**Texte présenté:**
◇ ◇ ◇ ◇ ◇
Derrière son bureau, Salimata Ki finit l’auscultation de la petite Dyamilatou. Un dernier clic et le verdict s’affiche : simple toux, conclut le logiciel. « Revenez dans cinq jours », conseille l’agent de santé en lisant le message à l’écran.

« C’est plus sûr et ça va plus vite »

Depuis l’arrivée de cette tablette, en 2015, le quotidien de l’équipe médicale de Song-Naba s’est transformé. Fini les longues minutes à remplir les fiches de prise en charge des enfants et à chercher les différentes pathologies dans un livret. «Maintenant, il suffit de compléter le formulaire électronique avec les réponses des questions posées aux parents. L’appli nous donne ensuite le diagnostic et le traitement adapté », explique Mme Ki, qui juge l’opération « simple et rapide ».
◇ ◇ ◇ ◇ ◇
**Entrées listées:**

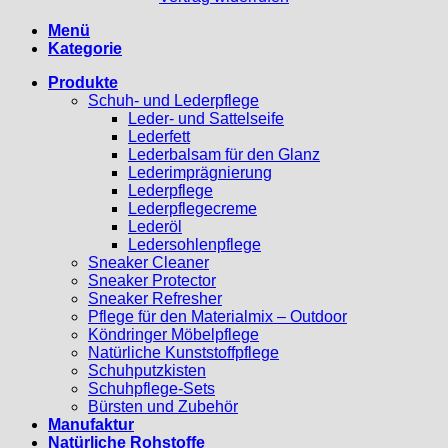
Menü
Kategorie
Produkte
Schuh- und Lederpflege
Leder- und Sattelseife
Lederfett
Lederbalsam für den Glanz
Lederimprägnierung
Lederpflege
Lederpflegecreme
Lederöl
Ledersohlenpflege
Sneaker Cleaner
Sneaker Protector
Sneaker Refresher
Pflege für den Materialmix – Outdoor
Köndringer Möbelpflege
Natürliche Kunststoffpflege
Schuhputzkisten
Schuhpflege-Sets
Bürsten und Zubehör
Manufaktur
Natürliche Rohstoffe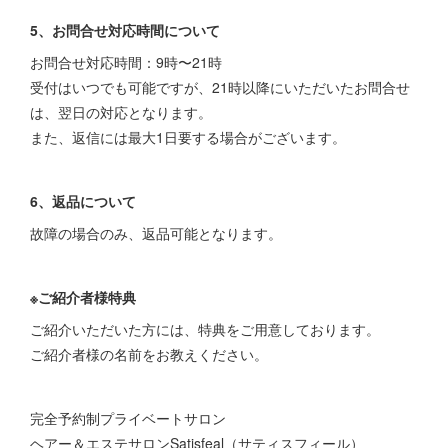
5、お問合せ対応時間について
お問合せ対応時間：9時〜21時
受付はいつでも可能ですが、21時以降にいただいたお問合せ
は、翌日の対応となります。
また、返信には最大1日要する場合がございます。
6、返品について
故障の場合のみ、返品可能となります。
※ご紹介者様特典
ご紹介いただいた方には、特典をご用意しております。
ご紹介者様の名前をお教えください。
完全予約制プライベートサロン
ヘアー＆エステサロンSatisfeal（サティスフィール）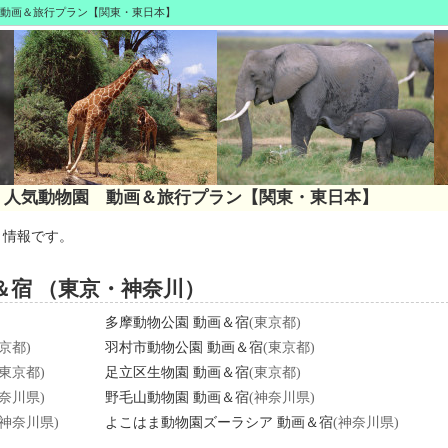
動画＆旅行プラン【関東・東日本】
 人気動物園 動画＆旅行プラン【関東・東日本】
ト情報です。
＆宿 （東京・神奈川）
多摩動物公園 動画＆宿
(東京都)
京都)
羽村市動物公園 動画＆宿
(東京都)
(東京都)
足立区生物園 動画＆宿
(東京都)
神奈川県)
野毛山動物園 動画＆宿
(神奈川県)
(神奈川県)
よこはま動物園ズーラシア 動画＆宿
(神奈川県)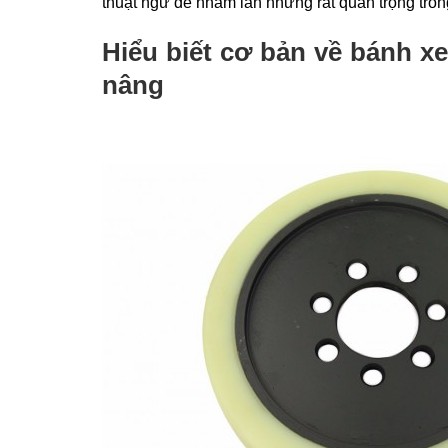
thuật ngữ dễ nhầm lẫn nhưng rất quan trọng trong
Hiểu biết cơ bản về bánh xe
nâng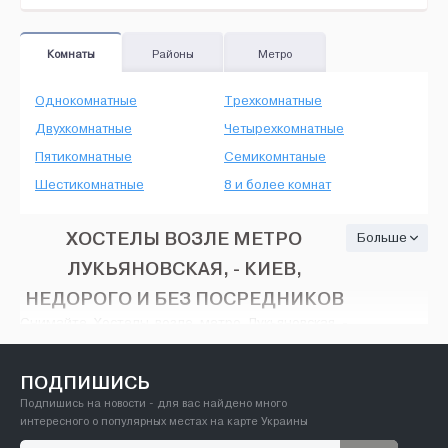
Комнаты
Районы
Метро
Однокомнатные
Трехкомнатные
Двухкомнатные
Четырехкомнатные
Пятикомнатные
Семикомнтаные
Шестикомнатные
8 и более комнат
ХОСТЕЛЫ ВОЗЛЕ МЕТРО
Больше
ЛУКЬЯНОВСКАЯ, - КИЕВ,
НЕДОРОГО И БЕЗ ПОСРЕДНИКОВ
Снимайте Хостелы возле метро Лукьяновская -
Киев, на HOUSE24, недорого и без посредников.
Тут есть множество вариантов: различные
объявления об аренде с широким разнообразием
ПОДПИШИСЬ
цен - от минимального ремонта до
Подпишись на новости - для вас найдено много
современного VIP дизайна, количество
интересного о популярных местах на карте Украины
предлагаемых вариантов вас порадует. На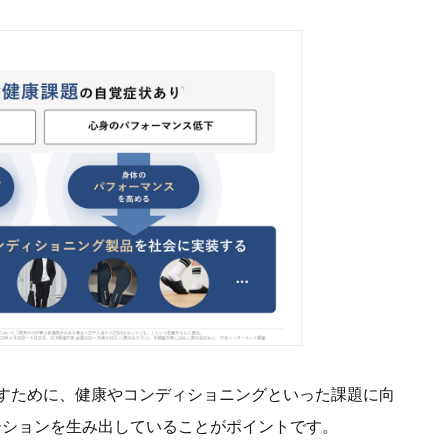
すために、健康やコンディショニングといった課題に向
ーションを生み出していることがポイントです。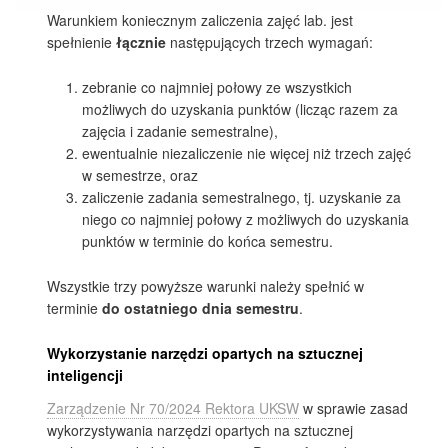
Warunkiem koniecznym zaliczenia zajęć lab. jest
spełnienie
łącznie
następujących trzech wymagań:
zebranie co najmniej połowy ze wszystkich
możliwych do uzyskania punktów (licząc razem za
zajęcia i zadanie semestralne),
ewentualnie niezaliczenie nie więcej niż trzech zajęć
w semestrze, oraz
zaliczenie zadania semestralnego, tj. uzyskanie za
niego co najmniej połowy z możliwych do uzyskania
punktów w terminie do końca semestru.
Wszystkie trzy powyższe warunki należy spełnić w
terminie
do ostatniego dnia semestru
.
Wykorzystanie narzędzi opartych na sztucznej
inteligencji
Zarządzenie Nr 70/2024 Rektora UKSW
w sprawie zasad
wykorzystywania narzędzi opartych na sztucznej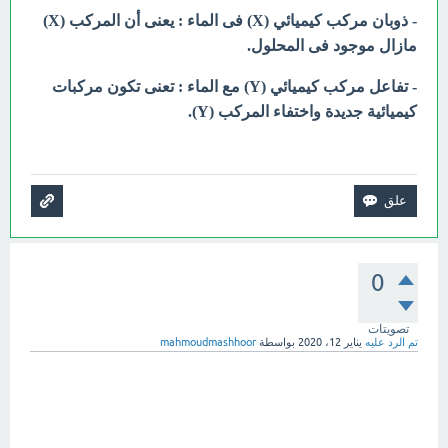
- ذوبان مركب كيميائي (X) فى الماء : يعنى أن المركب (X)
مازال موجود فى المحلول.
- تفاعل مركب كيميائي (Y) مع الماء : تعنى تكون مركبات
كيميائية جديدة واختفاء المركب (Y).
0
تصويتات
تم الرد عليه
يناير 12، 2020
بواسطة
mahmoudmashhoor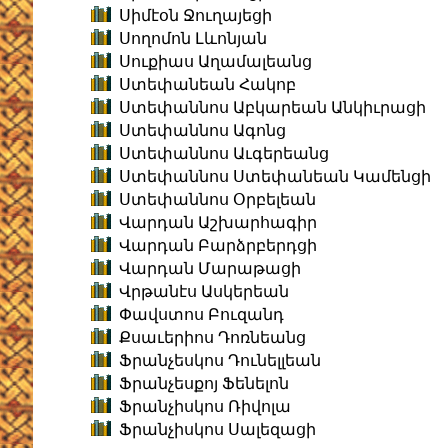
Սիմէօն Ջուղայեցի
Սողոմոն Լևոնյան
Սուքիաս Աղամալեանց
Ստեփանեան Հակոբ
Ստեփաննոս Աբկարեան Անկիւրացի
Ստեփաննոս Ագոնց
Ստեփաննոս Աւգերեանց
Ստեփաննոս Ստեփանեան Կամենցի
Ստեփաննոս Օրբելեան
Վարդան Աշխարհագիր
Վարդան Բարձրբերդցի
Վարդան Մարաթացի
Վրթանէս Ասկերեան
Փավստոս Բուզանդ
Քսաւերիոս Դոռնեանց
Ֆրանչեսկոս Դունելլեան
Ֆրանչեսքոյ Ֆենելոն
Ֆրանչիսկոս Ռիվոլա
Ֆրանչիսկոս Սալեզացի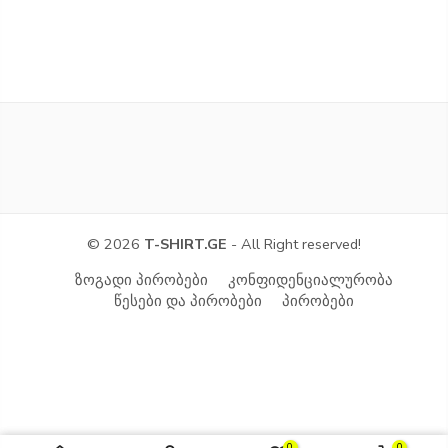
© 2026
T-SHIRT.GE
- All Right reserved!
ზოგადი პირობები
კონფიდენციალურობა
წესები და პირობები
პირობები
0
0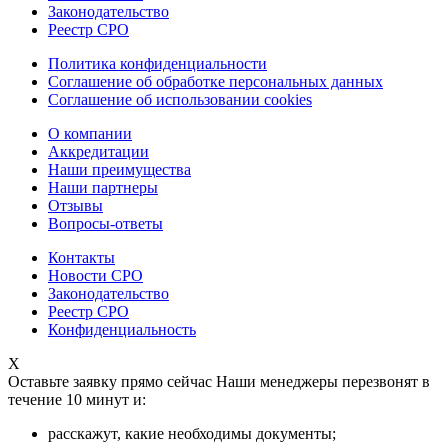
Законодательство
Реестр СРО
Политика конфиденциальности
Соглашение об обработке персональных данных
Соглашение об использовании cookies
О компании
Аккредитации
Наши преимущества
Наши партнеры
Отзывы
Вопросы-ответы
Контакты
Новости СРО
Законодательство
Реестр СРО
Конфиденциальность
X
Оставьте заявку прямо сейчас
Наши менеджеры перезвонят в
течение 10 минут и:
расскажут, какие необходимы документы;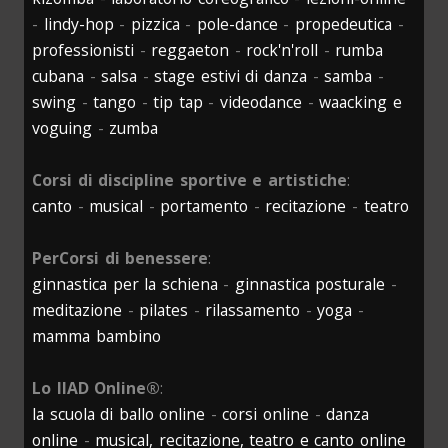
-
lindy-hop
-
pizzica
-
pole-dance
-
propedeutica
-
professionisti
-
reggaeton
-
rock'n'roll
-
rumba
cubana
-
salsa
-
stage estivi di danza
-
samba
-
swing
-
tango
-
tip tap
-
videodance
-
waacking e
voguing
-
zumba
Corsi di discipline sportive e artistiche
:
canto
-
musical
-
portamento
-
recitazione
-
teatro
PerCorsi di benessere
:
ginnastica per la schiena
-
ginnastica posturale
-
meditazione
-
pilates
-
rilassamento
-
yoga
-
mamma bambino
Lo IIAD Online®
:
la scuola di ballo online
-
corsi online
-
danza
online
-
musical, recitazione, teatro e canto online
◇ ◇ ◇ ◇ ◇
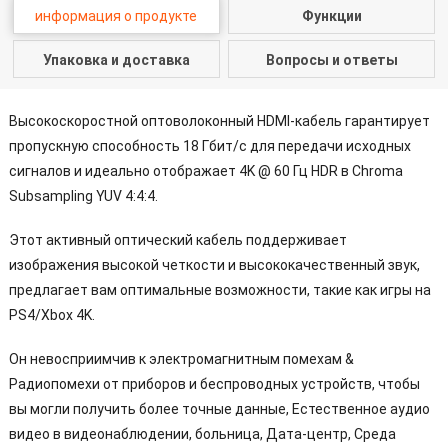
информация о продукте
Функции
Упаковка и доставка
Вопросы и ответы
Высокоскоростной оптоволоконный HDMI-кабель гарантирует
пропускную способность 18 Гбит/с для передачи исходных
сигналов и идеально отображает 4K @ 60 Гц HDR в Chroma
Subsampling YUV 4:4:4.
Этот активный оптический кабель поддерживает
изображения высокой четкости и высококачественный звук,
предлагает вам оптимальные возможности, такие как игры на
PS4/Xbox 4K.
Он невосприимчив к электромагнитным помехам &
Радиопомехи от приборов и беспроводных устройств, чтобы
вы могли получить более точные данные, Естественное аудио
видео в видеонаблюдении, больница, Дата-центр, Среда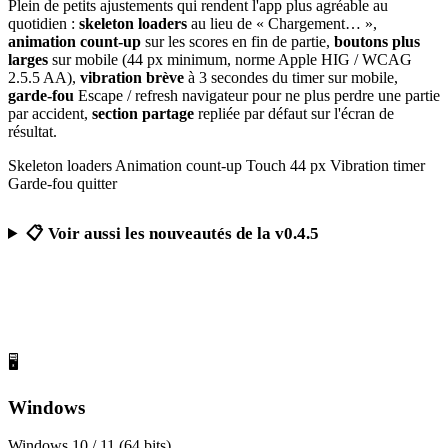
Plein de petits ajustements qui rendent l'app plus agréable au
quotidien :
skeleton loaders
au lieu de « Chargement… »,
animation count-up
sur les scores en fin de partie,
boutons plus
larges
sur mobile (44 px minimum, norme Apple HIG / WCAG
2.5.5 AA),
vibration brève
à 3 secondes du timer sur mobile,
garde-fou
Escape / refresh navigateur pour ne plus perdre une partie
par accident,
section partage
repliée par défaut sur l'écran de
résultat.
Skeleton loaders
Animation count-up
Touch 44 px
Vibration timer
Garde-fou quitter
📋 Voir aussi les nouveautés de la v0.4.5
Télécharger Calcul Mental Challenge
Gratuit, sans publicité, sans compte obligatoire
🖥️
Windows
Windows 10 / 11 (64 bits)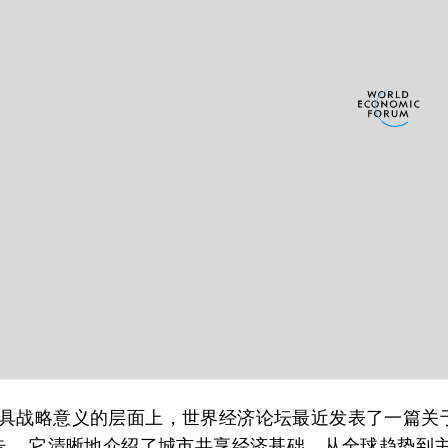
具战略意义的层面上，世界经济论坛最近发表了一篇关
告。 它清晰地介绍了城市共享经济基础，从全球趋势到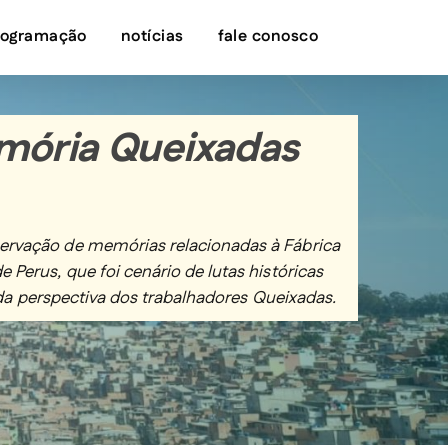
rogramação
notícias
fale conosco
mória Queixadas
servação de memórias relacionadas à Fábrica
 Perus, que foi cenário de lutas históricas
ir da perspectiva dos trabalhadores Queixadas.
◇ ◇ ◇ ◇ ◇
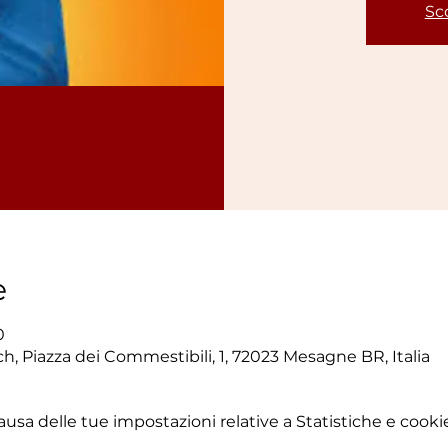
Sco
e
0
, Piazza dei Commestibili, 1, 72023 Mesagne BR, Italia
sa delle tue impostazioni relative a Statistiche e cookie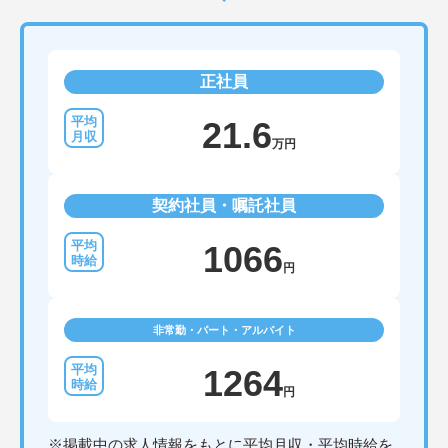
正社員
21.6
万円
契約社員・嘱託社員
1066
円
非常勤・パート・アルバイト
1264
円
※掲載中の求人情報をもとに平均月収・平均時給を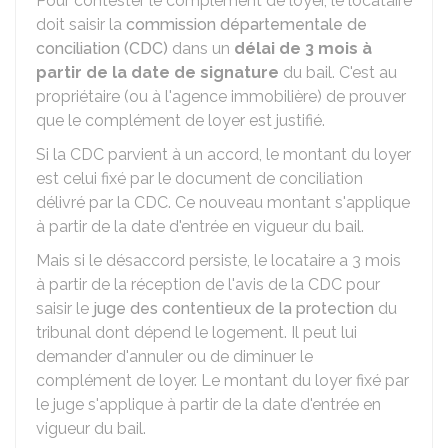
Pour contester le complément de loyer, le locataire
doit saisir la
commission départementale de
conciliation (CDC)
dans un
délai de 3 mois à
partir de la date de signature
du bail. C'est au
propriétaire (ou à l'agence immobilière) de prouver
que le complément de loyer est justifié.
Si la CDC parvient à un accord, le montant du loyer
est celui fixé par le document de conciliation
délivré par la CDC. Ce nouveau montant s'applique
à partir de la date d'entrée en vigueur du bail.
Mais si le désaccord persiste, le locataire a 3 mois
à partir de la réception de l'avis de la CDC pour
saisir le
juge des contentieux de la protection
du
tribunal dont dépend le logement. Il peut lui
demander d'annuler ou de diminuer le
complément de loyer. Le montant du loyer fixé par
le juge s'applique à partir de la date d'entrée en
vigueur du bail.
◇ ◇ ◇ ◇ ◇
**Consigne:**
Rédigez la suite du texte sur la tablette de diagnostic utilisée par l’équipe médicale de Song-Naba, en partant de sa dernière phrase.

**Réponse attendue:**
C’est effectivement un gain de temps précieux pour les trois agents de santé du centre, qui doivent gérer en moyenne une quarantaine de patients par jour, en majorité des enfants, et jusqu’à 80 en période de pic. « Ici nous sommes à la fois ophtalmologues, dermatologues et pneumologues, alors difficile de tout maîtriser… Avant, il nous arrivait de faire des erreurs de diagnostic à cause du manque de formation et de la fatigue. On a gagné en fiabilité avec cette application, affirme l’infirmier en chef, Silvère Ouedraogo. Dès qu’on a un doute sur un symptôme, on peut cliquer sur un lien et visionner des vidéos d’illustration pour vérifier. On a aussi accès à des modules d’e-learning pour se former par exemple sur la fièvre ou la toux. »

Dans la salle d’à côté, Rihannata Tenkodogo, la mère de la petite patiente, repart, soulagée, avec une prescription de tisane d’eucalyptus au citron et au miel. « Ça me rassure qu’ils utilisent cette tablette pour la consultation de ma fille, je me dis que c’est plus sûr, ça va plus vite aussi », se réjouit-elle.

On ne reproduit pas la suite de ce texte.